Nascida no Oiapoque-Amapá, Cris Papiõn retornou à sua terra natal em 2013 em busca das raízes indígenas. Thaynara Macuxi, por sua vez, não só resgata a sua própria história como agora está pronta para assumi-la. Graduanda de Pedagogia no Unilasalle, ela é neta de um indígena aldeado que migrou de Roraima para o Rio de Janeiro. Thaynara é parte do povo Macuxi, mas por muito tempo não quis assumir este sobrenome, por receio do preconceito. A participação remota no I Encontro Internacional dos Povos Originários representou um primeiro movimento no sentido contrário: “Lembro de pensar ‘Nossa, que legal, ninguém aqui caçoa do índio. Ninguém aqui fala mal do índio, muito pelo contrário’. E aquilo me chamou atenção”. Cursar a disciplina História e Cultura Afro Brasileira e Indígena, ministrada pela docente Cecilia Guimarães, significou se voltar de vez à identidade étnica que a constitui.

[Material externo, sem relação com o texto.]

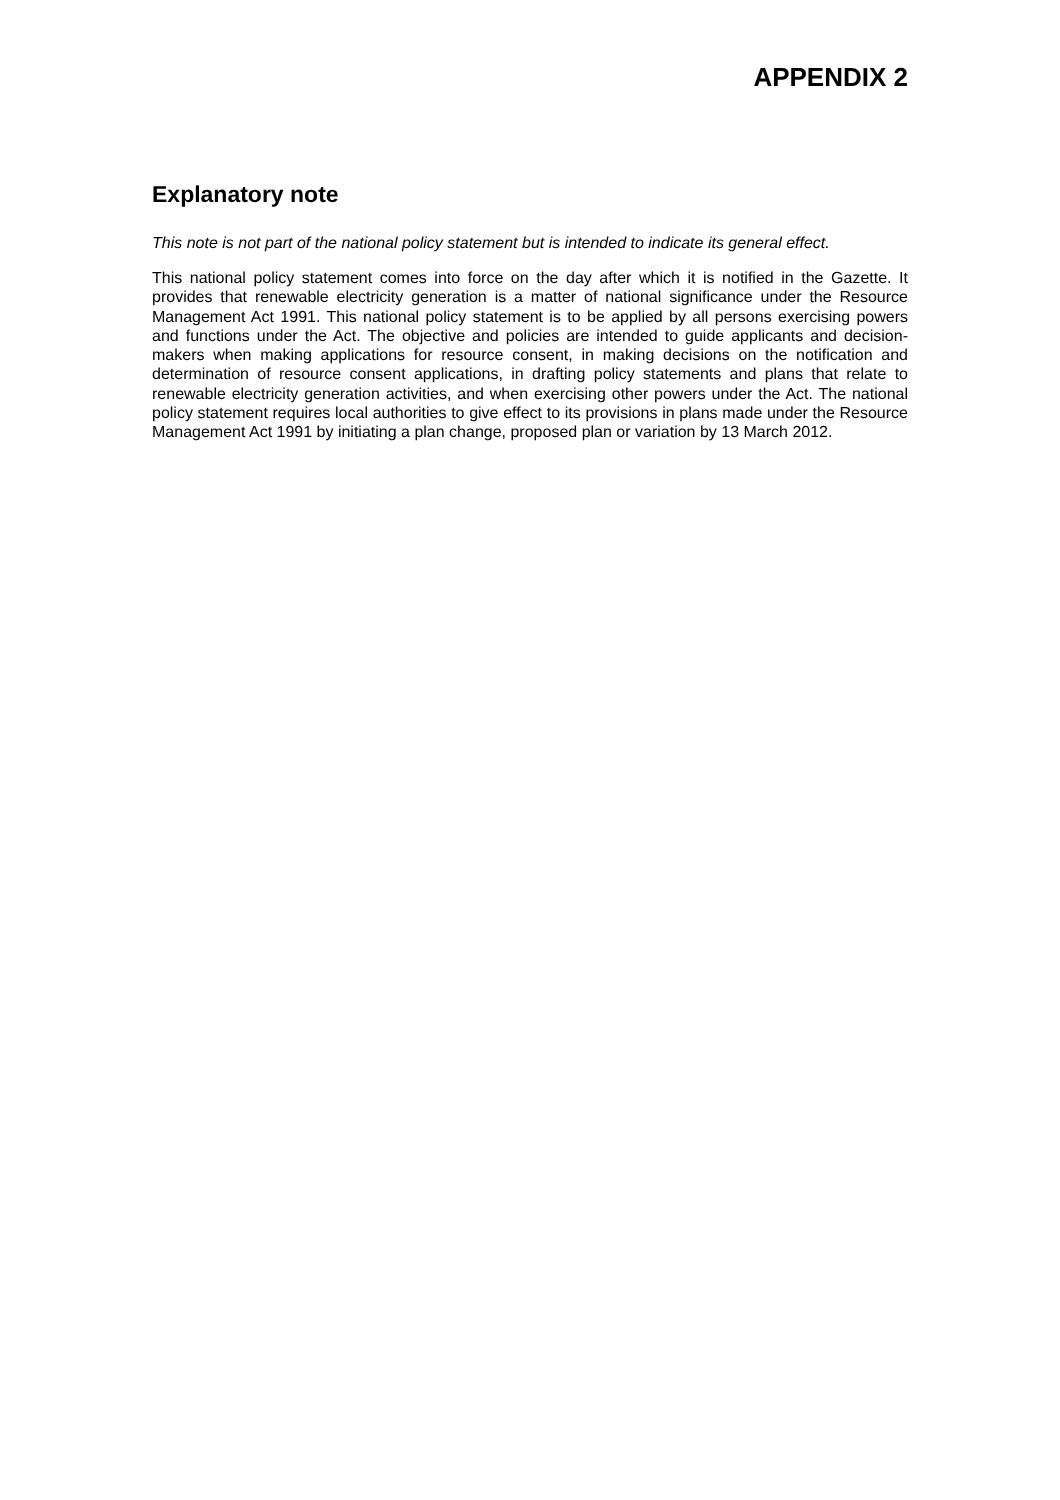APPENDIX 2
Explanatory note
This note is not part of the national policy statement but is intended to indicate its general effect.
This national policy statement comes into force on the day after which it is notified in the Gazette. It provides that renewable electricity generation is a matter of national significance under the Resource Management Act 1991. This national policy statement is to be applied by all persons exercising powers and functions under the Act. The objective and policies are intended to guide applicants and decision-makers when making applications for resource consent, in making decisions on the notification and determination of resource consent applications, in drafting policy statements and plans that relate to renewable electricity generation activities, and when exercising other powers under the Act. The national policy statement requires local authorities to give effect to its provisions in plans made under the Resource Management Act 1991 by initiating a plan change, proposed plan or variation by 13 March 2012.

O que aprende neste processo a indígena urbana já passa de alguma forma adiante, em sala de aula, no município de Maricá. É também lá, terra de duas aldeias indígenas (Tekoa Ka’aguy Hovy Porã e Ara Owy Re), que Thaynara começa a se dar conta de um problema fundamental na educação básica. Apesar do Marco Regulatório da Constituição de 1988 assegurar às comunidades indígenas o uso da língua materna no ensino fundamental, na prática esse direito não é efetivado. “Há uma escola que adotou a alfabetização desde o 1° ano na língua portuguesa e outra que decidiu fazer isso a partir do 4°ano, para preservar a língua materna. Mas quando os alunos desta segunda escola vão para outros colégios a partir do 5° ano, eles sofrem com o racismo indígena. A exclusão parte até mesmo das próprias crianças, uma vez que esses espaços não indígenas não estão preparados para recebê-los. Infelizmente, por consequência dessas situações, há muita evasão escolar”, explicou a futura pedagoga, que ainda complementou:
“Nesse cenário, há as escolas que reproduzem e perpetuam os estereótipos, o racismo, o silenciamento e a banalização. Quando você não trabalha a história dos povos originários na escola, você fragiliza e minimiza a luta desses povos, histórica e contemporaneamente”.